The UCL Adaptable Cluster Project

StatusAvailable / Under development
Access arrangements">Contact Dr Owain Kenway
OrganisationsUniversity College London, ARM, NVIDIA, Lenovo
Project linkageAll ExCALIBUR projects are involved in the Benchmarking at Exascale element of the project

The Adaptable Cluster project created a testbed interconnect demonstrator consisting of two non-blocking interconnect fabrics supporting up to 60 attached nodes in a dual fabric configuration.

One fabric is 200 Gbps HDR Mellanox Infiniband configured so that it is possible to construct multi-hop routes between nodes.  The second fabric is 100Gbps Mellanox Ethernet, with BlueField adaptors on each node. This allows us to measure the impacts of a variety of in-network technologies – doing computation at the switch level (requiring multiple hops) and looking at the possibility of using acceleration on the adaptor to off-load some of the work of the host machine (the BlueField cards).  It also becomes possible to gauge the “state of the art” in using Ethernet as an Interconnect with Infiniband, to measure whether on RDMA on Converged Ethernet has reached the point where it is a performant, cost effective interconnect. 

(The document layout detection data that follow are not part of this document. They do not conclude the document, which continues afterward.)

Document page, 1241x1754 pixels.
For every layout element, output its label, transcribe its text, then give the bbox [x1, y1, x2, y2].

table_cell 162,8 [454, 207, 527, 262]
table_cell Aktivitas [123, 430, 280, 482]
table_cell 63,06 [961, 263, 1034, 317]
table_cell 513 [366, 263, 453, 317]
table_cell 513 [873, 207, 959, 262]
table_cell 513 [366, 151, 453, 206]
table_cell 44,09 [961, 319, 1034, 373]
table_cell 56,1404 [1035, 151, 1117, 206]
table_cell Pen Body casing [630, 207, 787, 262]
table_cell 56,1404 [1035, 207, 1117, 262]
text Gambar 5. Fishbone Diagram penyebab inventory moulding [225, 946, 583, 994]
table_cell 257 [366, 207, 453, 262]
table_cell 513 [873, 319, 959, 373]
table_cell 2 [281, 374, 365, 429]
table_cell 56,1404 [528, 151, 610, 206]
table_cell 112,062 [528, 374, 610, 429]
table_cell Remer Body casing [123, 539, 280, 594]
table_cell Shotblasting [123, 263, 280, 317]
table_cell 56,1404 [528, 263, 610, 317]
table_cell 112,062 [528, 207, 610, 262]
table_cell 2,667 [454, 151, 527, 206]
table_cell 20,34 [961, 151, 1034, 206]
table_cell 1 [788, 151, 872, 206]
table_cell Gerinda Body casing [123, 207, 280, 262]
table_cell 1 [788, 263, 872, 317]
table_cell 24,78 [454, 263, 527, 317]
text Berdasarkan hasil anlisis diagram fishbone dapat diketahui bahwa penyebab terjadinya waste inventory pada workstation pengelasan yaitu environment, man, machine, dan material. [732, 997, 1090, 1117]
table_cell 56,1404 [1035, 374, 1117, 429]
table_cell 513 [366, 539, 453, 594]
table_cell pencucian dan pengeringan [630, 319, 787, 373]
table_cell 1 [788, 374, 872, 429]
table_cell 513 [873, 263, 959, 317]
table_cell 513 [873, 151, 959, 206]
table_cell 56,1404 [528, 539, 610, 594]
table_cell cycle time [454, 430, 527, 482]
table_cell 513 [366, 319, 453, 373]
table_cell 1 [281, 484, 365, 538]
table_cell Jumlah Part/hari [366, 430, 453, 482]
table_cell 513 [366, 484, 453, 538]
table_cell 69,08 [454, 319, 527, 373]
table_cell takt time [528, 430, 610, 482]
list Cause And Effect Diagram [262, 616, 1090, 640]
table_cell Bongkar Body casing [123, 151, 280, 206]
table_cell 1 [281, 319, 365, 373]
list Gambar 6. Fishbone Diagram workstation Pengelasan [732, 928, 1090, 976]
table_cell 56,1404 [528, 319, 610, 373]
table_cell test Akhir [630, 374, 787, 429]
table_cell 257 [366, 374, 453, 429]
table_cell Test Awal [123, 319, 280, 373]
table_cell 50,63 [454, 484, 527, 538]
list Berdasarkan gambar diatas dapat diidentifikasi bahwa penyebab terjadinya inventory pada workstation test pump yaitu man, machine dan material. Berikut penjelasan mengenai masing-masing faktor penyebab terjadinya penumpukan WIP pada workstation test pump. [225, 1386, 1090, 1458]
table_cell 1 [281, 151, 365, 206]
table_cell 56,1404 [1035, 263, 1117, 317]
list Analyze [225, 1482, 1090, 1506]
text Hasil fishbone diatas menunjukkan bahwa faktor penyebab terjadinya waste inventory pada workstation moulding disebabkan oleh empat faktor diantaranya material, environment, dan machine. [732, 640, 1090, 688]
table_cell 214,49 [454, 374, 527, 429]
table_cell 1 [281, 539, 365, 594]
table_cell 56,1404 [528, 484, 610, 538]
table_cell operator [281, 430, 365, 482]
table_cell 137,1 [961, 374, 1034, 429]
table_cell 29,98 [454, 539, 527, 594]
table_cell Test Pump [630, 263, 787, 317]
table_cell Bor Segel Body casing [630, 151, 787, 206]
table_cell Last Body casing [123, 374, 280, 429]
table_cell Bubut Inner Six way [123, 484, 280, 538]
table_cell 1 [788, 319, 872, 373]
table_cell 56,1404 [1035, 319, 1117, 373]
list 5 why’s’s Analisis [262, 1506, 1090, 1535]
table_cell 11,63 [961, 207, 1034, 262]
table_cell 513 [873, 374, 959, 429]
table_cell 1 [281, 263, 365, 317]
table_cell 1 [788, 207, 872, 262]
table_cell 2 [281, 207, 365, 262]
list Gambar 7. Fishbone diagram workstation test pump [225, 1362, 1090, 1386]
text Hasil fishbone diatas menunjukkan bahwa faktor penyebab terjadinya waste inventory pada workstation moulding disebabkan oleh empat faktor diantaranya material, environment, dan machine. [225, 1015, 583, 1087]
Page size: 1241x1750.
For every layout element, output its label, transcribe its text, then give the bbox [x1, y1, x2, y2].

UCL is also the location of the ExCALIBUR instance of the ARM FORGE Application. This is an application that supports the debugging, profiling and optimisation of codes that use distributed resources, such as a cluster.   It is both CPU and GPU enabled.   UCL will support ARM FORGE for key centres in the ExCALIBUR project.   It will also be available to UCL projects that are not associated with ExCALIBUR.   This package enables jobs that use up to 2048 cores to be analysed in terms of code efficiency.  One outcome of this project will be methodologies that enable results from Prometheus and ARM Forge to be used to improve system design, architecture performance and application performance.

In order to understand system and application performance the Adaptable Cluster collects metrics from several sources in the system and dashboards to visualise them, which then allow focus on how to improve system design and resource usage.   Alerts can be set up to draw attention to performance issues as well. The testbed uses components such as Elasticsearch, Kibana, Logstash and Prometheus to provide insights into both breadth and depth of system and application performance.